Quarantine <is not a> Competition


Niko celebrated his 1st bday during the 2020 quarantine.

In the weirdest era of our lives, we are trying to find balance. Work-life balance may have been more intentional weeks 1 and 2, yet now, PJ's until the next Zoom call is okay. I lay in bed half the day, working on my laptop and napping when childcare is available. Am I depressed? I don't think so, I've been there and I know that pit of despair; this is different. The narrative switches back and forth from "I'm an awful employee, what do I have to show for myself?" and "What a terrible mother am I to not have more patience or joy with my children!?"


Our rhythm was stolen. The ebb and flow has suddenly stopped. Music has rhythm, we bop our heads and tap our feet to a strong bass, even sway our bodies to a tune that really touches our soul. The music of our lives hasn't necessarily died, but it's like a broken record. Think "Groundhog Day," the stellar and hilarious 1993 movie with Bill Murray who wakes up and repeats the same day over and over until his sanity breaks. Our eldest daughter asked yesterday, "What are we going to do tomorrow?" We laughed as we both said, "Same thing as today." We pray for sunshine because the dreary and rainy days inside with our 5 kids and laptops in hand are too hard. I end up locking myself in a room to answer emails or set my computer aside completely, because what's the point.


The day the music died per say was March 17, 2020 in the Myer home. Kansas governor officially closed schools indefinitely and my board sent us home to work until the spread of COVID-19 slowed. It felt like an alternate universe, everything as I knew it was over. No more school routine, no more work routine, no more eating out, no more errands with the kids in tow, no more foster care meetings in our home, everything quickly transitioned to Facetime and Zoom calls.
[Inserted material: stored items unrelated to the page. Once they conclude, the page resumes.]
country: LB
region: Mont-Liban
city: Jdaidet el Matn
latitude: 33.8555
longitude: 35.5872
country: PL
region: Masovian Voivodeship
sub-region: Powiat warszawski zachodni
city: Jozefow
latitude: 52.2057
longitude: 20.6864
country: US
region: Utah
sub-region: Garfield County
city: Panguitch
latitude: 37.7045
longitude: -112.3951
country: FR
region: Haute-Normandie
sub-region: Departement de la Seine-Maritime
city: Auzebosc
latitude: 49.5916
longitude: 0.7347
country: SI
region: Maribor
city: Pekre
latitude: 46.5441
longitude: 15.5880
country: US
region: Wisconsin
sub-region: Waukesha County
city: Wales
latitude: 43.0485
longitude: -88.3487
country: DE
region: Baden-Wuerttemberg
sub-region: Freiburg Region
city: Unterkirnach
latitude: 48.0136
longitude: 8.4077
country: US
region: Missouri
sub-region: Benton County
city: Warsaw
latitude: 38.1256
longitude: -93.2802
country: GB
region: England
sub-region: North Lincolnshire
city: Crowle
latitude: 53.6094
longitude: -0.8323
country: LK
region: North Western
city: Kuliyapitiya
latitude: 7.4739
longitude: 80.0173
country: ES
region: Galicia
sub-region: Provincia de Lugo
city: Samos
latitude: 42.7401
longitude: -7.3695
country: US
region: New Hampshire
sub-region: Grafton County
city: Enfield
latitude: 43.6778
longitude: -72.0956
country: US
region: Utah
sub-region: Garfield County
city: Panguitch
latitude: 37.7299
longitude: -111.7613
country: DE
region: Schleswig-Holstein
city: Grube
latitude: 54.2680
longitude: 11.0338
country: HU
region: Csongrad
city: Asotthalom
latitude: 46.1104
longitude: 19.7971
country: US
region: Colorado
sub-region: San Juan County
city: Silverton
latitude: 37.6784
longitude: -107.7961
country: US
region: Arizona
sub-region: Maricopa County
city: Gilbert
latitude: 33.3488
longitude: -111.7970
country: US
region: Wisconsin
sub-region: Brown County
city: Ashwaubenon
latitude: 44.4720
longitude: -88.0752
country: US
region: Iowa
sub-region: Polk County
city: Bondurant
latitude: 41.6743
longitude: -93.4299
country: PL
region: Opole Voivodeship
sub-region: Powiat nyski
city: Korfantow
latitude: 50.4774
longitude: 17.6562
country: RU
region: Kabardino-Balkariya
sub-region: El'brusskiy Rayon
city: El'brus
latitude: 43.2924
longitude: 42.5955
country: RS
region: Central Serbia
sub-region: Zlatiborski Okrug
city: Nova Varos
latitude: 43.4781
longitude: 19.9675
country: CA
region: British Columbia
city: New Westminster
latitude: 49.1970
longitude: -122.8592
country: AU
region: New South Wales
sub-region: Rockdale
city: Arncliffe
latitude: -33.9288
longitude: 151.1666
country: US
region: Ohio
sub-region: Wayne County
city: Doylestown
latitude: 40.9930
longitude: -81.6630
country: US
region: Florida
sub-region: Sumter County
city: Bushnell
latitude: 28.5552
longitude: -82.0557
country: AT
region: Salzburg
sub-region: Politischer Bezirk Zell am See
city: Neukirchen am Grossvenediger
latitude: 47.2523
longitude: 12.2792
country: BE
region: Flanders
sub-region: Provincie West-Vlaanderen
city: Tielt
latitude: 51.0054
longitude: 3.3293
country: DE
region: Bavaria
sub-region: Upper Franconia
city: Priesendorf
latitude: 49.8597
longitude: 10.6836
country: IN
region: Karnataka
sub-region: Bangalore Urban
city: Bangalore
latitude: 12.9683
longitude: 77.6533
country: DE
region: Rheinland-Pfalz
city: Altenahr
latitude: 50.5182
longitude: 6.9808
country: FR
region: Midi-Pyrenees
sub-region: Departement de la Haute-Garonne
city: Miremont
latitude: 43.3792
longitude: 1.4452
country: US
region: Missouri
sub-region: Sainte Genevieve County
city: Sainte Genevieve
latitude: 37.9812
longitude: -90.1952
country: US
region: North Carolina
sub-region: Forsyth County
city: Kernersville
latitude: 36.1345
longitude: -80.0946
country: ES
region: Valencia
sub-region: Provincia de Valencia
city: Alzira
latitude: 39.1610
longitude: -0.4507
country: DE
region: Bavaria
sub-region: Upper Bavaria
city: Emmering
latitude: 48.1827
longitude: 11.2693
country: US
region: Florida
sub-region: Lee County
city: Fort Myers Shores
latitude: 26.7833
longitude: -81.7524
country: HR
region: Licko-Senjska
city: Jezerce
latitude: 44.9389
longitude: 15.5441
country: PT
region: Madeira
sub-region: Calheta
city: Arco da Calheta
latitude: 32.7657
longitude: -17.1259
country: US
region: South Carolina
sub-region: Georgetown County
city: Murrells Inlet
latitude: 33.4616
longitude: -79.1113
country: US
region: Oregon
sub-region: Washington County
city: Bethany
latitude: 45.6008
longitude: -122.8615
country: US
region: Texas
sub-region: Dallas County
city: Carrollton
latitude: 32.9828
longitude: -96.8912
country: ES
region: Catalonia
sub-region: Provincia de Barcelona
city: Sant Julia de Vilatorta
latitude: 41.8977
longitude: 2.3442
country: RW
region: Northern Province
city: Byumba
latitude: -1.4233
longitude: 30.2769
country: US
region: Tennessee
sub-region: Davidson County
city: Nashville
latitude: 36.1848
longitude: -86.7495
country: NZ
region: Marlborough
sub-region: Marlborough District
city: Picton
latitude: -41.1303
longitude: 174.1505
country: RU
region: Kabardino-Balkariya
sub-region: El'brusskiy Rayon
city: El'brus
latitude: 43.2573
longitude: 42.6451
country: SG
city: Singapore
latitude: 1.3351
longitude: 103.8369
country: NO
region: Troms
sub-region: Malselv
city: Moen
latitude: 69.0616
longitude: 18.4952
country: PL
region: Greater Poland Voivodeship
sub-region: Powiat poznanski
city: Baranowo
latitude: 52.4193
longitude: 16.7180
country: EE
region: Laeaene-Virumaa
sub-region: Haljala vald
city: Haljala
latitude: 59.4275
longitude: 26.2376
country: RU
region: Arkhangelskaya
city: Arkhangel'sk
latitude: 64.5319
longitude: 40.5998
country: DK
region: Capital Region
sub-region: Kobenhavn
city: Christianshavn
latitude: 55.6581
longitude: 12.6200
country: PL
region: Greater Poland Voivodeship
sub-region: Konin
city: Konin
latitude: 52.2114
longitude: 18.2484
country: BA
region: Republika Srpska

I read a quote recently that some people are tackling projects to manage their stress while others avoid extra projects to manage their stress. We're all different. In our home, we have been tackling project after project, even with 5 kids under our feet. It's keeping us sane, ALONG WITH weekly therapy. Did you read that? WEEKLY. It is necessary and good for us. Aside from grocery shopping, therapy is the only time we leave the house and don't at me if you're going to lecture me on the safety of leaving my home. It isn't safe for people to be confined for weeks on end. Have we measured the risk of mental health during the quarantine? I spoke to a single, elderly friend who lives along with her pets. She lamented how no one will even hug her. She's alone, isolated, and feeling the weight of what isolation does to a human.


Lord willing, the end is in sight. Let's repeat it together, "It's All Going to Be Okay. Quarantine Will End, Eventually!" My eyes are regularly refocusing on things that matter. Fixing my gaze on Christ resets my heart daily. I'm grateful for my people. Having 6 humans to hug and love, along with my dog is a blessing. Who can you reach out to today? Check on those whom are alone? Pray and allow God to lead you to love someone today. Heck, break the rules and go hug someone. (note: don't come at me about 6 feet)


Last point: BE KIND! We're all handling this differently and different is okay.